Наконец со стороны моря появились штурмовики. Они вырвались из-под туч и летели на бреющем полете на высоте не более ста футов. На головы аду посыпались бомбы. Это отбило у нападавших охоту наступать. Атака захлебнулась. Они бросились бежать, унося с собой раненых и убитых. Позже он узнает, что вместе со своими ребятами противостоял примерно тремстам-четыремстам повстанцам и отправил в рай около сотни.
Он лежал на крыше все того же дзота. Потом перевернулся на спину и стал хохотать. Интересно, что сказала бы про него сейчас тетя Мей?…
Хромой мужчина, лежавший в палате интенсивной терапии Лондонского королевского госпиталя, по-прежнему находился очень, очень далеко.
День шестой — воскресенье
Джек Бернс был приверженцем незатейливых удовольствий и страшно любил понежиться в постели по утрам в выходной. Но сегодня не получилось. Ровно в семь пятнадцать зазвонил телефон. Звонил дежурный сержант из «каталажки Доувер».
— Тут пришел один человек. Говорит, что выводит свою собаку гулять рано по утрам, — сказал сержант.
Бернс сонно прикинул про себя, сколько времени может уйти на то, чтоб придушить этого проклятого сержанта.
— Он принес бумажник, — продолжал тот. — Сказал, что собака нашла где-то на свалке, примерно в полумиле от дома.
Тут Бернс сразу проснулся:
— Бумажник? Такой пластиковый, дешевый, черный?
— Да. А вы что, уже видели?
— Задержите его. Попросите немного подождать. Буду через двадцать минут.
Хозяином собаки оказался пенсионер, мистер Роберт Уиттейкер, подтянутый и аккуратный старикан с прямой спиной. Он сидел в приемной и держал обеими руками кружку горячего чая.
Мистер Уиттейкер дал показания, подписал их и ушел. Бернс вызвал по телефону сыскную группу и попросил ее сердитого и вечно мрачного начальника обыскать свалку дюйм за дюймом. И чтоб доложили о результатах к вечеру. Дождя не было дня четыре, но небо затянули тяжелые плотные облака, и он не хотел, чтоб содержимое, выпавшее или выброшенное из бумажника, промокло.
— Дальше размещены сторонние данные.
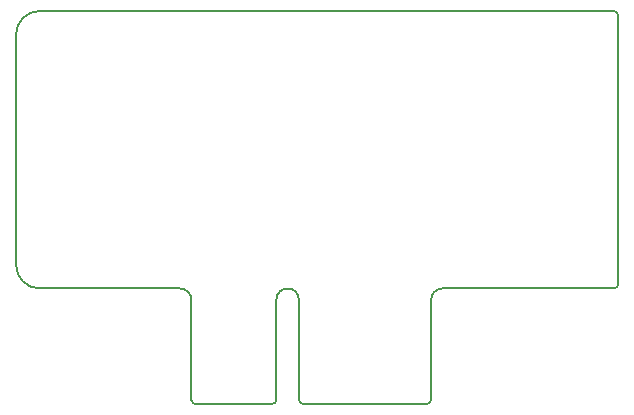
<source format=gbr>
G04 #@! TF.FileFunction,Profile,NP*
%FSLAX46Y46*%
G04 Gerber Fmt 4.6, Leading zero omitted, Abs format (unit mm)*
G04 Created by KiCad (PCBNEW 4.0.6-e0-6349~53~ubuntu14.04.1) date Fri Apr 14 19:04:04 2017*
%MOMM*%
%LPD*%
G01*
G04 APERTURE LIST*
%ADD10C,0.100000*%
%ADD11C,0.150000*%
G04 APERTURE END LIST*
D10*
D11*
X175600000Y-70000000D02*
G75*
G02X176000000Y-70400000I0J-400000D01*
G01*
X176000000Y-93100000D02*
G75*
G02X175600000Y-93500000I-400000J0D01*
G01*
X159750000Y-103300000D02*
G75*
G03X160150000Y-102900000I0J400000D01*
G01*
X149350000Y-103300000D02*
G75*
G02X148950000Y-102900000I0J400000D01*
G01*
X146650000Y-103300000D02*
G75*
G03X147050000Y-102900000I0J400000D01*
G01*
X140250000Y-103300000D02*
G75*
G02X139850000Y-102900000I0J400000D01*
G01*
X176000000Y-70400000D02*
X176000000Y-93100000D01*
X175600000Y-93500000D02*
X161100000Y-93500000D01*
X161100000Y-93500000D02*
G75*
G03X160150000Y-94450000I0J-950000D01*
G01*
X125000000Y-91500000D02*
X125000000Y-72000000D01*
X125000000Y-91500000D02*
G75*
G03X127000000Y-93500000I2000000J0D01*
G01*
X138900000Y-93500000D02*
X127000000Y-93500000D01*
X138900000Y-93500000D02*
G75*
G02X139850000Y-94450000I0J-950000D01*
G01*
X127000000Y-70000000D02*
G75*
G03X125000000Y-72000000I0J-2000000D01*
G01*
X175600000Y-70000000D02*
X127000000Y-70000000D01*
X160150000Y-102900000D02*
X160150000Y-94450000D01*
X149350000Y-103300000D02*
X159750000Y-103300000D01*
X139850000Y-102900000D02*
X139850000Y-94450000D01*
X146650000Y-103300000D02*
X140250000Y-103300000D01*
X148950000Y-94450000D02*
G75*
G03X147050000Y-94450000I-950000J0D01*
G01*
X148950000Y-94450000D02*
X148950000Y-102900000D01*
X147050000Y-94450000D02*
X147050000Y-102900000D01*
M02*

</source>
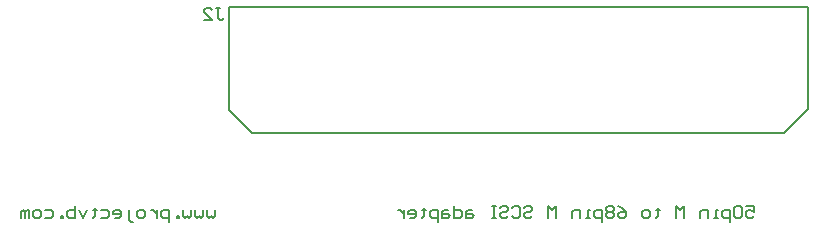
<source format=gbo>
G04*
G04 #@! TF.GenerationSoftware,Altium Limited,Altium Designer,20.2.6 (244)*
G04*
G04 Layer_Color=32896*
%FSAX24Y24*%
%MOIN*%
G70*
G04*
G04 #@! TF.SameCoordinates,CB3CE92A-2C73-40AF-8568-92EE87018610*
G04*
G04*
G04 #@! TF.FilePolarity,Positive*
G04*
G01*
G75*
%ADD10C,0.0079*%
%ADD11C,0.0080*%
D10*
X271739Y130515D02*
X272539Y131315D01*
X253989Y130515D02*
X271739D01*
X272539Y131315D02*
Y134715D01*
X253239Y131265D02*
X253989Y130515D01*
X253239Y131265D02*
X253239Y134715D01*
X272539Y134715D01*
D11*
X270472Y128065D02*
X270739D01*
Y127865D01*
X270606Y127932D01*
X270539D01*
X270472Y127865D01*
Y127732D01*
X270539Y127665D01*
X270672D01*
X270739Y127732D01*
X270339Y127998D02*
X270273Y128065D01*
X270139D01*
X270073Y127998D01*
Y127732D01*
X270139Y127665D01*
X270273D01*
X270339Y127732D01*
Y127998D01*
X269939Y127532D02*
Y127932D01*
X269739D01*
X269673Y127865D01*
Y127732D01*
X269739Y127665D01*
X269939D01*
X269539D02*
X269406D01*
X269473D01*
Y127932D01*
X269539D01*
X269206Y127665D02*
Y127932D01*
X269006D01*
X268940Y127865D01*
Y127665D01*
X268406D02*
Y128065D01*
X268273Y127932D01*
X268140Y128065D01*
Y127665D01*
X267540Y127998D02*
Y127932D01*
X267607D01*
X267473D01*
X267540D01*
Y127732D01*
X267473Y127665D01*
X267207D02*
X267074D01*
X267007Y127732D01*
Y127865D01*
X267074Y127932D01*
X267207D01*
X267274Y127865D01*
Y127732D01*
X267207Y127665D01*
X266207Y128065D02*
X266340Y127998D01*
X266474Y127865D01*
Y127732D01*
X266407Y127665D01*
X266274D01*
X266207Y127732D01*
Y127798D01*
X266274Y127865D01*
X266474D01*
X266074Y127998D02*
X266007Y128065D01*
X265874D01*
X265807Y127998D01*
Y127932D01*
X265874Y127865D01*
X265807Y127798D01*
Y127732D01*
X265874Y127665D01*
X266007D01*
X266074Y127732D01*
Y127798D01*
X266007Y127865D01*
X266074Y127932D01*
Y127998D01*
X266007Y127865D02*
X265874D01*
X265674Y127532D02*
Y127932D01*
X265474D01*
X265407Y127865D01*
Y127732D01*
X265474Y127665D01*
X265674D01*
X265274D02*
X265141D01*
X265208D01*
Y127932D01*
X265274D01*
X264941Y127665D02*
Y127932D01*
X264741D01*
X264674Y127865D01*
Y127665D01*
X264141D02*
Y128065D01*
X264008Y127932D01*
X263875Y128065D01*
Y127665D01*
X263075Y127998D02*
X263142Y128065D01*
X263275D01*
X263341Y127998D01*
Y127932D01*
X263275Y127865D01*
X263142D01*
X263075Y127798D01*
Y127732D01*
X263142Y127665D01*
X263275D01*
X263341Y127732D01*
X262675Y127998D02*
X262742Y128065D01*
X262875D01*
X262942Y127998D01*
Y127732D01*
X262875Y127665D01*
X262742D01*
X262675Y127732D01*
X262275Y127998D02*
X262342Y128065D01*
X262475D01*
X262542Y127998D01*
Y127932D01*
X262475Y127865D01*
X262342D01*
X262275Y127798D01*
Y127732D01*
X262342Y127665D01*
X262475D01*
X262542Y127732D01*
X262142Y128065D02*
X262009D01*
X262075D01*
Y127665D01*
X262142D01*
X262009D01*
X261342Y127932D02*
X261209D01*
X261142Y127865D01*
Y127665D01*
X261342D01*
X261409Y127732D01*
X261342Y127798D01*
X261142D01*
X260742Y128065D02*
Y127665D01*
X260942D01*
X261009Y127732D01*
Y127865D01*
X260942Y127932D01*
X260742D01*
X260542D02*
X260409D01*
X260342Y127865D01*
Y127665D01*
X260542D01*
X260609Y127732D01*
X260542Y127798D01*
X260342D01*
X260209Y127532D02*
Y127932D01*
X260009D01*
X259943Y127865D01*
Y127732D01*
X260009Y127665D01*
X260209D01*
X259743Y127998D02*
Y127932D01*
X259809D01*
X259676D01*
X259743D01*
Y127732D01*
X259676Y127665D01*
X259276D02*
X259409D01*
X259476Y127732D01*
Y127865D01*
X259409Y127932D01*
X259276D01*
X259209Y127865D01*
Y127798D01*
X259476D01*
X259076Y127932D02*
Y127665D01*
Y127798D01*
X259010Y127865D01*
X258943Y127932D01*
X258876D01*
X252756D02*
Y127732D01*
X252690Y127665D01*
X252623Y127732D01*
X252557Y127665D01*
X252490Y127732D01*
Y127932D01*
X252357D02*
Y127732D01*
X252290Y127665D01*
X252223Y127732D01*
X252157Y127665D01*
X252090Y127732D01*
Y127932D01*
X251957D02*
Y127732D01*
X251890Y127665D01*
X251823Y127732D01*
X251757Y127665D01*
X251690Y127732D01*
Y127932D01*
X251557Y127665D02*
Y127732D01*
X251490D01*
Y127665D01*
X251557D01*
X251224Y127532D02*
Y127932D01*
X251024D01*
X250957Y127865D01*
Y127732D01*
X251024Y127665D01*
X251224D01*
X250824Y127932D02*
Y127665D01*
Y127798D01*
X250757Y127865D01*
X250690Y127932D01*
X250624D01*
X250357Y127665D02*
X250224D01*
X250157Y127732D01*
Y127865D01*
X250224Y127932D01*
X250357D01*
X250424Y127865D01*
Y127732D01*
X250357Y127665D01*
X250024Y127532D02*
X249957D01*
X249891Y127598D01*
Y127932D01*
X249424Y127665D02*
X249558D01*
X249624Y127732D01*
Y127865D01*
X249558Y127932D01*
X249424D01*
X249358Y127865D01*
Y127798D01*
X249624D01*
X248958Y127932D02*
X249158D01*
X249224Y127865D01*
Y127732D01*
X249158Y127665D01*
X248958D01*
X248758Y127998D02*
Y127932D01*
X248824D01*
X248691D01*
X248758D01*
Y127732D01*
X248691Y127665D01*
X248491Y127932D02*
X248358Y127665D01*
X248225Y127932D01*
X248091Y128065D02*
Y127665D01*
X247891D01*
X247825Y127732D01*
Y127798D01*
Y127865D01*
X247891Y127932D01*
X248091D01*
X247691Y127665D02*
Y127732D01*
X247625D01*
Y127665D01*
X247691D01*
X247092Y127932D02*
X247292D01*
X247358Y127865D01*
Y127732D01*
X247292Y127665D01*
X247092D01*
X246892D02*
X246758D01*
X246692Y127732D01*
Y127865D01*
X246758Y127932D01*
X246892D01*
X246958Y127865D01*
Y127732D01*
X246892Y127665D01*
X246558D02*
Y127932D01*
X246492D01*
X246425Y127865D01*
Y127665D01*
Y127865D01*
X246359Y127932D01*
X246292Y127865D01*
Y127665D01*
X252806Y134665D02*
X252939D01*
X252872D01*
Y134332D01*
X252939Y134265D01*
X253006D01*
X253072Y134332D01*
X252406Y134265D02*
X252672D01*
X252406Y134532D01*
Y134598D01*
X252472Y134665D01*
X252606D01*
X252672Y134598D01*
M02*

</source>
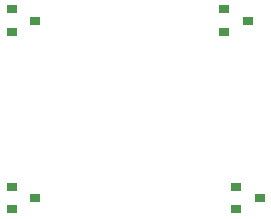
<source format=gtp>
G04 #@! TF.GenerationSoftware,KiCad,Pcbnew,(5.0.0-rc2-83-gda392728d)*
G04 #@! TF.CreationDate,2018-08-15T23:30:17-03:00*
G04 #@! TF.ProjectId,fb15,666231352E6B696361645F7063620000,rev?*
G04 #@! TF.SameCoordinates,Original*
G04 #@! TF.FileFunction,Paste,Top*
G04 #@! TF.FilePolarity,Positive*
%FSLAX46Y46*%
G04 Gerber Fmt 4.6, Leading zero omitted, Abs format (unit mm)*
G04 Created by KiCad (PCBNEW (5.0.0-rc2-83-gda392728d)) date 08/15/18 23:30:17*
%MOMM*%
%LPD*%
G01*
G04 APERTURE LIST*
%ADD10R,0.900000X0.800000*%
G04 APERTURE END LIST*
D10*
G04 #@! TO.C,Q1*
X188800000Y-113650000D03*
X188800000Y-115550000D03*
X190800000Y-114600000D03*
G04 #@! TD*
G04 #@! TO.C,Q2*
X207800000Y-113650000D03*
X207800000Y-115550000D03*
X209800000Y-114600000D03*
G04 #@! TD*
G04 #@! TO.C,Q3*
X190800000Y-99600000D03*
X188800000Y-100550000D03*
X188800000Y-98650000D03*
G04 #@! TD*
G04 #@! TO.C,Q4*
X208800000Y-99600000D03*
X206800000Y-100550000D03*
X206800000Y-98650000D03*
G04 #@! TD*
M02*

</source>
И вот наконец Бернс приступил к осмотру бумажника. Заметил вмятины, оставшиеся от собачьих зубов, сероватую полоску высохшей слюны. Но что еще он может ему рассказать? Инспектор осторожно взял бумажник пинцетом и опустил в пластиковый пакет. Потом позвонил в отдел криминалистики. Нужно снять отпечатки пальцев. Да, знаю, что воскресенье, но дело не терпит отлагательств.